Emilie pouffe légèrement. Elle a l'air plus joyeuse et plus apaisée, ce soir. Elle resplendit, elle brille plus que le tous les diamants aqueux en contrebas. Une envie folle de la serrer contre moi s'empare de moi, mais je la repousse avec violence. Je sais que je ne peux pas faire ça. Et que je ne le dois pas.
-Un plaid tout chaud... murmure-t-elle. Une légère odeur de chocolat. La fraicheur et le silence de la nuit. Les lumières de l'hiver. Et une amie à qui parler... c'est dans ces moments là que, parfois, je me dis que... que ça vaut la peine de vivre. Dommage que ces instants doivent inévitablement prendre fin...

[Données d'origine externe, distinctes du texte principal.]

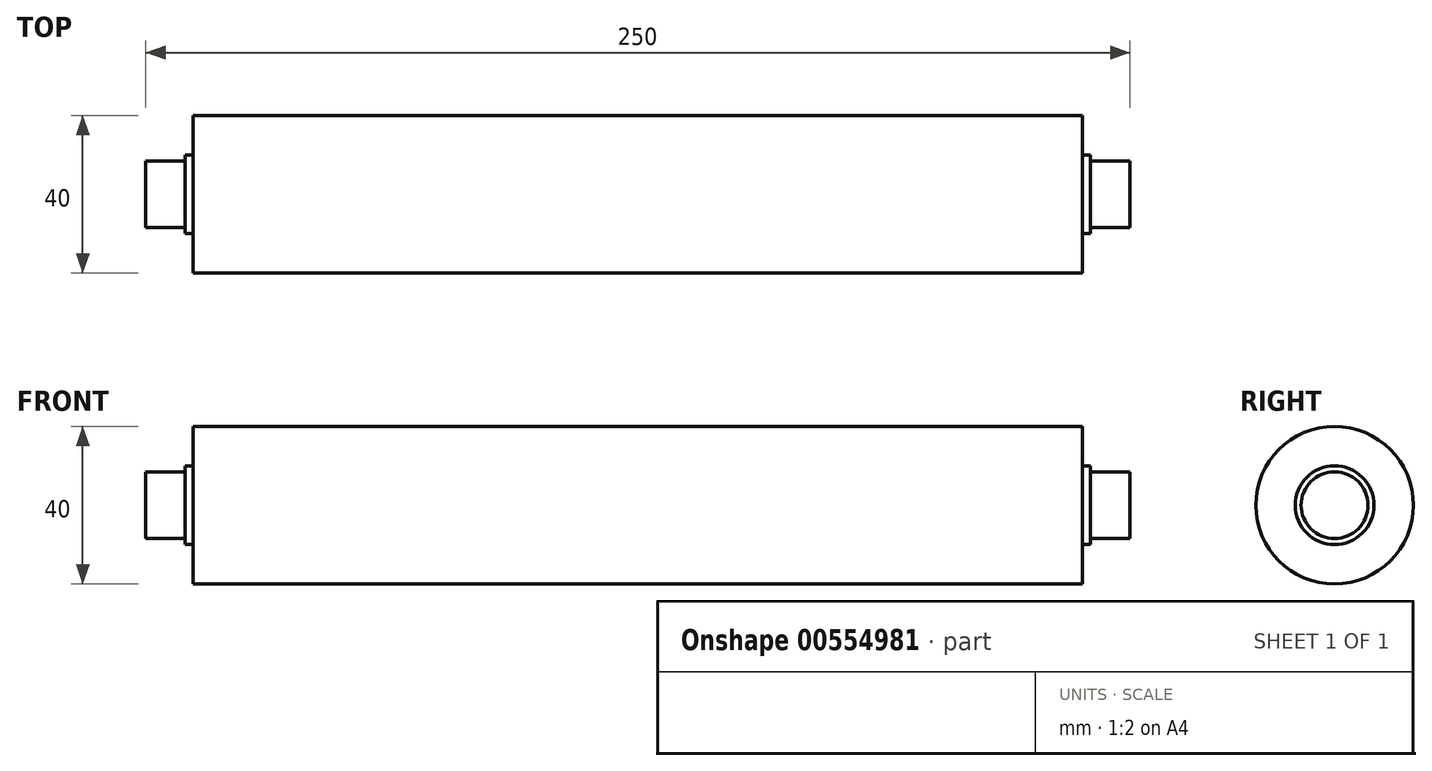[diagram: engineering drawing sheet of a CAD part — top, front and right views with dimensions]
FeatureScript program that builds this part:
annotation { "Feature Type Name" : "Feature", "Feature Type Description" : "" }
export const myFeature = defineFeature(function(context is Context, id is Id, definition is map)
    precondition{}
    {
        {
            var Q0;
            Q0=qCreatedBy(makeId("Front.planeOp"),FACE);
            var sketch = newSketch(context, id + "F0", { "sketchPlane" : qUnion([Q0])});
            skLineSegment(sketch, "E0", {"start": v(-125, 0) * mm, "end": v(-125, 8.5) * mm});
            skLineSegment(sketch, "E1", {"start": v(-125, 8.5) * mm, "end": v(-115, 8.5) * mm});
            skLineSegment(sketch, "E2", {"start": v(-115, 8.5) * mm, "end": v(-115, 10) * mm});
            skLineSegment(sketch, "E3", {"start": v(-115, 10) * mm, "end": v(-113, 10) * mm});
            skLineSegment(sketch, "E4", {"start": v(-113, 10) * mm, "end": v(-113, 20) * mm});
            skLineSegment(sketch, "E5", {"start": v(-113, 20) * mm, "end": v(113, 20) * mm});
            skLineSegment(sketch, "E6", {"start": v(113, 20) * mm, "end": v(113, 10) * mm});
            skLineSegment(sketch, "E7", {"start": v(113, 10) * mm, "end": v(115, 10) * mm});
            skLineSegment(sketch, "E8", {"start": v(115, 10) * mm, "end": v(115, 8.5) * mm});
            skPoint(sketch, "E8.endSnap0", {"position": v(-120, 8.5) * mm});
            skLineSegment(sketch, "E9", {"start": v(115, 8.5) * mm, "end": v(125, 8.5) * mm});
            skLineSegment(sketch, "E10", {"start": v(125, 8.5) * mm, "end": v(125, 0) * mm});
            skLineSegment(sketch, "E11", {"start": v(125, 0) * mm, "end": v(-125, 0) * mm});
            skLineSegment(sketch, "E12", {"start": v(0, 0) * mm, "end": v(0, 20) * mm, "construction": true});
            skSolve(sketch);
        }
        {
            var Q0;
            Q0=makeQuery(id+"F0.imprint","IMPRINT",FACE,{"disambiguationData":[TD([[makeQuery(id+"F0.imprint","IMPRINT",EDGE,{"derivedFrom":sQuery(id+"F0.wireOp",EDGE,"E0")}),-1.0]])]});
            var Q1;
            Q1=sQuery(id+"F0.wireOp",EDGE,"E11");
            revolve(context, id + "F1", {"entities" : qUnion([Q0]), "axis" : qUnion([Q1]), "revolveType" : RevolveType.FULL});
        }
    });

Elle ferme avec lenteur les battants de la fenêtre, son visage ayant retrouvé son habituelle expression fermée. Le rêve s'est enfui aussi vite qu'il m'est apparu. La porte qui semblait s'entrouvrir à soudain été claquée. Et, avec lenteur, Emilie se glisse jusqu'à son oreiller, délaissant le plais, et se glisse en silence sous la couette. Je reste un moment indécise, puis je soulève mon côté de la couette pour me faufiler dans son dos.
-Tu as gardé tes habits. Me fait-elle remarquer.
-Oui.
Je me relève légèrement pour allumer le radiateur, dont la douce chaleur vient peu à peu compenser le froid glacial qui règne dans la pièce.
-Comme ça, tu pourras profiter de l'odeur de chocolat un peu plus longtemps.